The founder of cloud computing start-up Lepton AI, Jia Yangqing, echoed Fan’s perspective in an X post on December 27. “It is simple intelligence and pragmatism at work: given a limit of computation and manpower present, produce the best outcome with smart research,” wrote Jia, who previously served as a vice-president at Alibaba Group Holding, owner of the South China Morning Post.
DeepSeek did not immediately respond to a request for comment.
The start-up was reportedly spun off in 2023 by hedge-fund manager High Flyer Quant. The person behind DeepSeek is High-Flyer Quant founder Liang Wenfeng, who had studied AI at Zhejiang University.
In an interview with Chinese online media outlet 36Kr in May 2023, Liang said High-Flyer Quant had already bought more than 10,000 GPUs before the US government imposed AI chip restrictions on China. That investment laid the foundation for DeepSeek to operate as an LLM developer. Liang said DeepSeek also receives funding support from High-Flyer Quant.
Most developers at DeepSeek are either fresh graduates, or people early in their AI career, following the company’s preference for ability more than experience in recruiting new employees.
DeepSeek’s V3 model, however, has also stirred some controversy because it had mistakenly identified itself as OpenAI’s ChatGPT on certain occasions.
Lucas Beyer, a researcher at Microsoft-backed OpenAI, said in an X post last Friday that DeepSeek V3’s misidentification was prompted by this simple question: “What model are you?”
Still, V3 is not the first AI model struck by identity confusion.

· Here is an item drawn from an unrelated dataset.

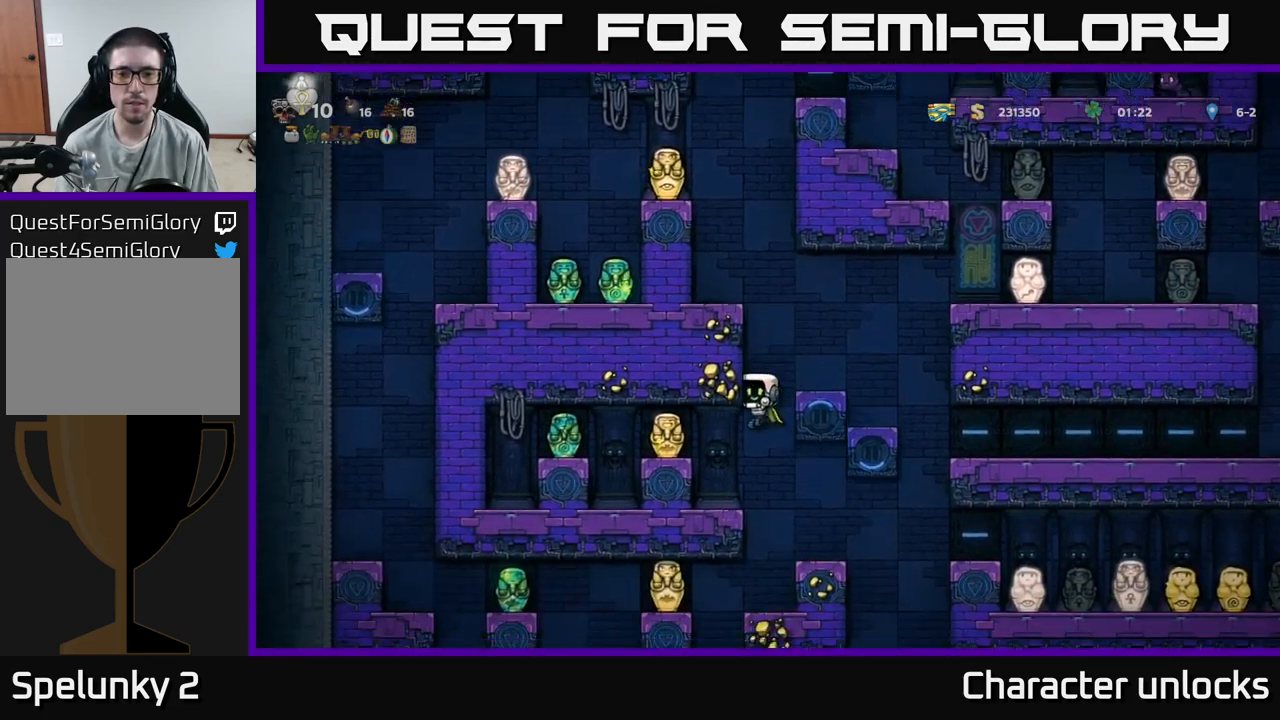
{"buttons": [], "events": [[250, "A", "up"], [283, "DPAD_LEFT", "up"]]}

Machine-learning expert Aakash Kumar Nain wrote in a post on X that it was common a mistake made across various AI models because “a lot of data available on the internet has already been GPT-contaminated”.
A group of researchers from China’s Shandong University and Drexel University and Northeastern University in the US echoed Nain’s view. Out of 27 AI models these researchers tested, they found that a quarter exhibited identity confusion, which “primarily stems from hallucinations rather than reuse or replication”.
As of Tuesday, DeepSeek’s V1 LLM was still ranked as the most popular AI model on Hugging Face, the world’s largest online machine-learning and open-source AI community.
https://www.scmp.com/tech/tech-trends/article/3293050/meet-deepseek-chinese-start-changing-how-ai-models-are-trained
Jim Fan, a senior research scientist at semiconductor design giant Nvidia, says he has been closely following developments at artificial intelligence start-up DeepSeek. Photo: SCMP
Keep an eye on this story of DeepSeek as it is an important story in the AI competition.
As we see again, only two countries racing ahead in new technology, America and China. Space, internet platforms, weapons, it is the same two countries. Now this competition is intensifying too in the realm of AI of Large Language Models.
The point here about DeepSeek, it was able to do better and outperform its American competitors on some benchmarks.
Yet, they did not have the best hardware, and virtually no funding.
The American companies spent billions and billions and billions and had all the latest NAVIDA graphics cards with the best semiconductor chips, and they still got beat.
They got beat by a Chinese company that did not have any of those things.
Goes to show what they say is true about sports. Like hockey or football, the game is played on the ice, the game is not played on paper.
The American company, and the Biden administration, thought they would win this LLM game with their capital spending and sanctions against Chinese companies. If the Americans won with their LLM, then they could form a monopoly on LLM and make the world use their LLM, for a price.
DeepSeek is open source.
Kekeke ...
Billions and billions of dollars were spent to develop those American LLM.
Wonder if they hired any Indian coders.